Tally the lines below that contain the word "same", then give the tally and nothing more.
━━━━━ Given material ━━━━━
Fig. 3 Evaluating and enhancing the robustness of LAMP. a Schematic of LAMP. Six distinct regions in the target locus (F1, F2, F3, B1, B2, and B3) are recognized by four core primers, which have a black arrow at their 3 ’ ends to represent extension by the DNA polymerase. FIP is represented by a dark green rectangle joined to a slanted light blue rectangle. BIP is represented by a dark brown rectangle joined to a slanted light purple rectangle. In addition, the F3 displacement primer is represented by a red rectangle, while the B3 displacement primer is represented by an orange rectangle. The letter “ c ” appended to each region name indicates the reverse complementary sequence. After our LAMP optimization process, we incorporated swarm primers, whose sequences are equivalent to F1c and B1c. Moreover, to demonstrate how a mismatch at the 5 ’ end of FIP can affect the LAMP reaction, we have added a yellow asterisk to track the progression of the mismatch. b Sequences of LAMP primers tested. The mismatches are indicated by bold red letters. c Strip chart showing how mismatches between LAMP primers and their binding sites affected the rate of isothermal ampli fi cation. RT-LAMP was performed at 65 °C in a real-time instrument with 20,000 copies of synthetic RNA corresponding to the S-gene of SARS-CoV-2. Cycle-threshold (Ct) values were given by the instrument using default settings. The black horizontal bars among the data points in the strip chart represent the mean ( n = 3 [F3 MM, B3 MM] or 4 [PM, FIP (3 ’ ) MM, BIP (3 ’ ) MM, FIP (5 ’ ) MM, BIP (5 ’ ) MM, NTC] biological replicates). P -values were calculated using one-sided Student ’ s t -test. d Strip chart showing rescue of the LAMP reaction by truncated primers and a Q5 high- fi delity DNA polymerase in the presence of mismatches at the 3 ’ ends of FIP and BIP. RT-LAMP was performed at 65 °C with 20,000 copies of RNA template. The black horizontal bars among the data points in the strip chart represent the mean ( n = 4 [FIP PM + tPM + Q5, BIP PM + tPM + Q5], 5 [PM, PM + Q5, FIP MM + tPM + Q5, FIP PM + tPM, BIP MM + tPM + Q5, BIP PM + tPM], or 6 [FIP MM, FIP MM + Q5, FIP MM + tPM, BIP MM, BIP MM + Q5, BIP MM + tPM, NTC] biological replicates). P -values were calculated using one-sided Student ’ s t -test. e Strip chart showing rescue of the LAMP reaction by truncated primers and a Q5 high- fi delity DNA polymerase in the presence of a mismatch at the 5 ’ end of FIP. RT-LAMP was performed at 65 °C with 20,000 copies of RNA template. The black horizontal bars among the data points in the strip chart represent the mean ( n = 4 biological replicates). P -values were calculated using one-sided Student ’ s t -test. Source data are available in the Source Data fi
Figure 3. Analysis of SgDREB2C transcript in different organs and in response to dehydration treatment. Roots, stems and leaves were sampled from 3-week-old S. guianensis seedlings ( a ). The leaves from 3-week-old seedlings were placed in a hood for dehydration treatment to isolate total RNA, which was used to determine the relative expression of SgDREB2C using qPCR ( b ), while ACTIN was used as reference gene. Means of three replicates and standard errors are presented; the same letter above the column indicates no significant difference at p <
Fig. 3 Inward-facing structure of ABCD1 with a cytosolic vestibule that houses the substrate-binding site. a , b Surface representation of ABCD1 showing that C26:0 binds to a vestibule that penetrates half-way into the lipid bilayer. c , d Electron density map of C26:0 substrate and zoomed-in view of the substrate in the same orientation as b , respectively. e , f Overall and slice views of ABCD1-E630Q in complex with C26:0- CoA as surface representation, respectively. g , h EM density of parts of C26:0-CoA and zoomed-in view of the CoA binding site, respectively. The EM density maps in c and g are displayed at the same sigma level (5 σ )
━━━━━
Reply: 2